▶ [Data provided]

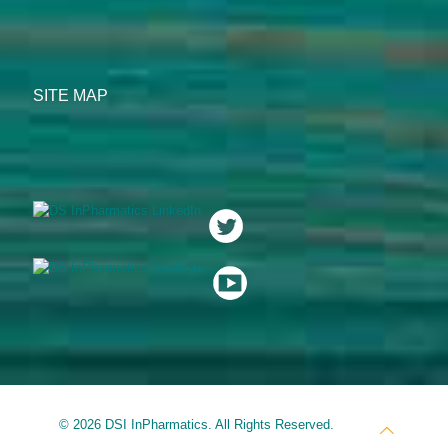
SITE MAP
© 2026 DSI InPharmatics. All Rights Reserved.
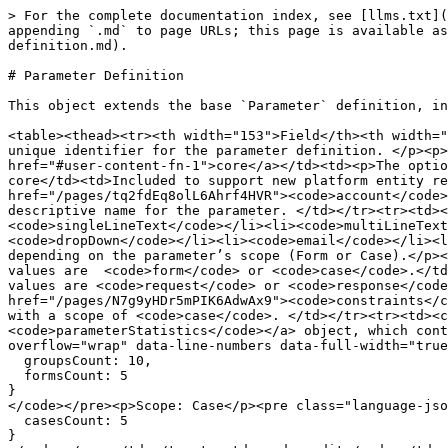
> For the complete documentation index, see [llms.txt](
appending `.md` to page URLs; this page is available as
definition.md).

# Parameter Definition

This object extends the base `Parameter` definition, in
<table><thead><tr><th width="153">Field</th><th width="
unique identifier for the parameter definition. </p><p>
href="#user-content-fn-1">core</a></td><td><p>The optio
core</td><td>Included to support new platform entity re
href="/pages/tq2fdEq8olL6Ahrf4HVR"><code>account</code>
descriptive name for the parameter. </td></tr><tr><td><
<code>singleLineText</code></li><li><code>multiLineText
<code>dropDown</code></li><li><code>email</code></li><l
depending on the parameter’s scope (Form or Case).</p><
values are  <code>form</code> or <code>case</code>.</td
values are <code>request</code> or <code>response</code
href="/pages/N7g9yHDr5mPIK6AdwAx9"><code>constraints</c
with a scope of <code>case</code>. </td></tr><tr><td><c
<code>parameterStatistics</code></a> object, which cont
overflow="wrap" data-line-numbers data-full-width="true
  groupsCount: 10,

  formsCount: 5

}

</code></pre><p>Scope: Case</p><pre class="language-jso
  casesCount: 5

}
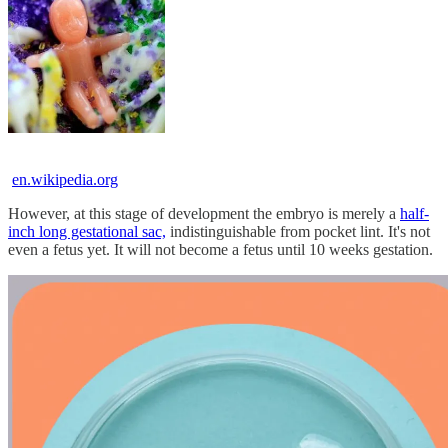
en.wikipedia.org
However, at this stage of development the embryo is merely a
half-
inch long gestational sac,
indistinguishable from pocket lint. It's not
even a fetus yet. It will not become a fetus until 10 weeks gestation.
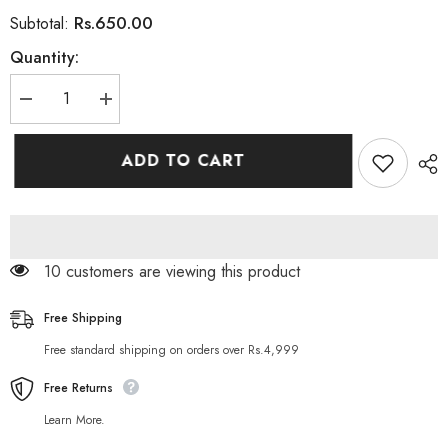
Rs.650.00
Subtotal:
Quantity:
Decrease
Increase
quantity
quantity
for
for
Vibrant
Vibrant
ADD TO CART
Beauty
Beauty
Cucumber
Cucumber
Peel
Peel
Off
Off
Mask
Mask
150ML
150ML
112 customers are viewing this product
Free Shipping
Free standard shipping on orders over Rs.4,999
Free Returns
Learn More.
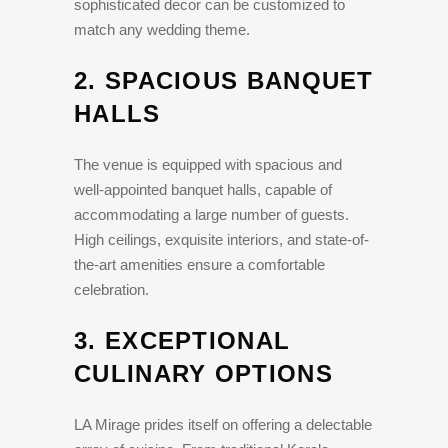
sophisticated decor can be customized to
match any wedding theme.
2.
SPACIOUS BANQUET
HALLS
The venue is equipped with spacious and
well-appointed banquet halls, capable of
accommodating a large number of guests.
High ceilings, exquisite interiors, and state-of-
the-art amenities ensure a comfortable
celebration.
3.
EXCEPTIONAL
CULINARY OPTIONS
LA Mirage prides itself on offering a delectable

▶ [Task prompt] Copy the records exactly as they appear, excluding images.

▶ [Answer space]
SITE MAP
© 2026 DSI InPharmatics. All Rights Reserved.
> For the complete documentation index, see [llms.txt](
appending `.md` to page URLs; this page is available as
definition.md).

# Parameter Definition

This object extends the base `Parameter` definition, in
<table><thead><tr><th width="153">Field</th><th width="
unique identifier for the parameter definition. </p><p>
href="#user-content-fn-1">core</a></td><td><p>The optio
core</td><td>Included to support new platform entity re
href="/pages/tq2fdEq8olL6Ahrf4HVR"><code>account</code>
descriptive name for the parameter. </td></tr><tr><td><
<code>singleLineText</code></li><li><code>multiLineText
<code>dropDown</code></li><li><code>email</code></li><l
depending on the parameter’s scope (Form or Case).</p><
values are  <code>form</code> or <code>case</code>.</td
values are <code>request</code> or <code>response</code
href="/pages/N7g9yHDr5mPIK6AdwAx9"><code>constraints</c
with a scope of <code>case</code>. </td></tr><tr><td><c
<code>parameterStatistics</code></a> object, which cont
overflow="wrap" data-line-numbers data-full-width="true
  groupsCount: 10,

  formsCount: 5

}

</code></pre><p>Scope: Case</p><pre class="language-jso
  casesCount: 5

}
en.wikipedia.org
However, at this stage of development the embryo is merely a
half-
inch long gestational sac,
indistinguishable from pocket lint. It's not
even a fetus yet. It will not become a fetus until 10 weeks gestation.
Rs.650.00
Subtotal:
Quantity:
Decrease
Increase
quantity
quantity
for
for
Vibrant
Vibrant
ADD TO CART
Beauty
Beauty
Cucumber
Cucumber
Peel
Peel
Off
Off
Mask
Mask
150ML
150ML
112 customers are viewing this product
Free Shipping
Free standard shipping on orders over Rs.4,999
Free Returns
Learn More.
sophisticated decor can be customized to
match any wedding theme.
2.
SPACIOUS BANQUET
HALLS
The venue is equipped with spacious and
well-appointed banquet halls, capable of
accommodating a large number of guests.
High ceilings, exquisite interiors, and state-of-
the-art amenities ensure a comfortable
celebration.
3.
EXCEPTIONAL
CULINARY OPTIONS
LA Mirage prides itself on offering a delectable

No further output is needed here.